Individual iNPHRP scores could be calculated not only in patients from the derivation sample (definite iNPH), but, importantly, also in patients from other samples with overlapping symptoms (e.g. AD, PD). With diagnostic accuracies for iNPH of 100% against PD and 96% against AD, we strongly advocate for the use of FDG PET in the workup of neurodegenerative conditions to assess the presence of the metabolic iNPH spatial covariance pattern. This underlines its potential for clinical application in individual cases.

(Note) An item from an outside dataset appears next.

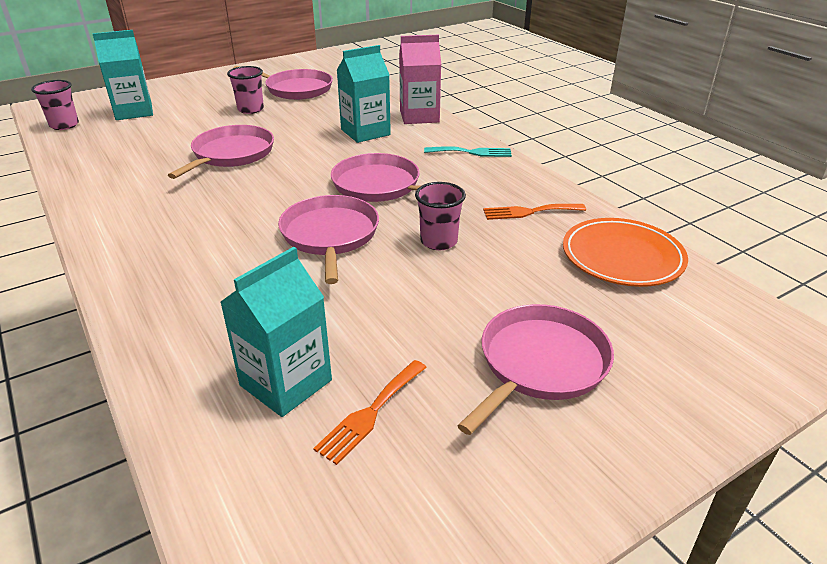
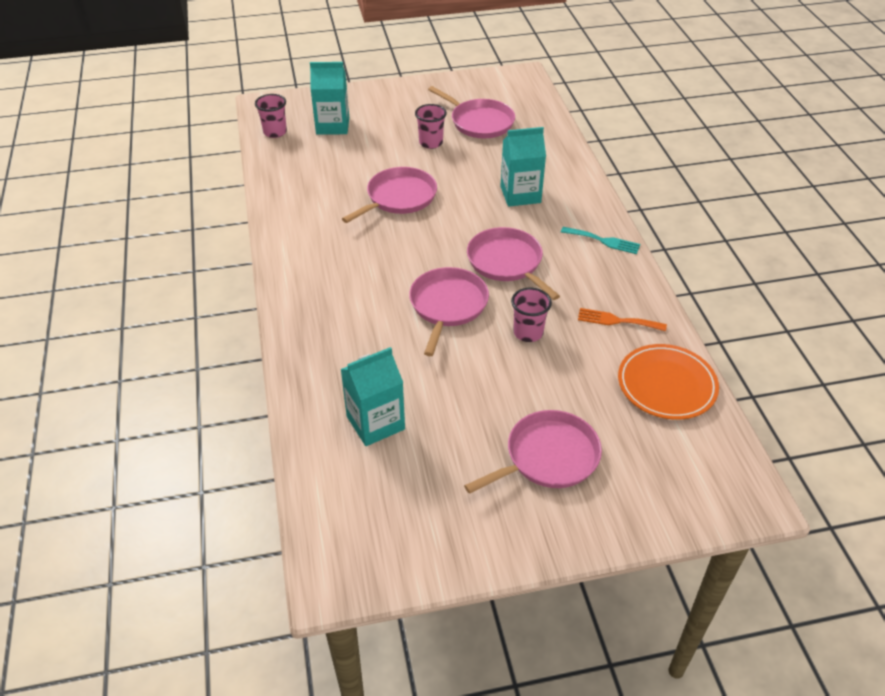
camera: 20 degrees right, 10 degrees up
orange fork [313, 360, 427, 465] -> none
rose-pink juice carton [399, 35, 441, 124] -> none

All iNPH patients analyzed in this study had DESH. Therefore, the identified iNPHRP might apply to iNPH with DESH specifically. According to current guidelines, a substantial proportion of definite iNPH might not have DESH [3]. Whether the iNPHRP is sufficiently sensitive to detect non-DESH iNPH needs to be addressed by further studies. Still, it might be considered useful in clinical routine to have the iNPHRP as an additional DESH marker, as DESH is among the best presurgical neuroimaging predictors of shunt response and to date only assessed dichotomously and subjectively [3, 30]. The possible iNPH group showed overlapping, but still numerically lower average iNPHRP scores than definite iNPH. Due to the retrospective character of this study, the further course of the patients in the possible iNPH group could not be systematically assessed. Therefore, a potential association between iNPHRP scores and shunt responsiveness in these could not be evaluated. This needs to be addressed in further studies, together with the reversibility of the observed spatial covariance pattern and its correlation with clinical symptoms’ expression. Other limitations of this study include the small sample size of definite iNPH cases and a lack of control groups with mixed diseases (e.g., AD plus iNPH). Moreover, the AD and PD groups were younger than the iNPH group, though age did not contribute substantially to the group differences in iNPHRP scores. A final limitation of this retrospective study is the sparse clinical data characterizing the iNPH patients: While documented data were missing in many cases, we did observe a relationship between higher iNPHRP scores and cognitive as well as motor impairment.

We defined a novel metabolic spatial covariance pattern of iNPH that might facilitate the differential diagnosis of iNPH versus other neurodegenerative disorders. Further validation in prospective cohorts is needed, including correlation studies with clinical features, possible prediction of shunt response, and pattern reversibility.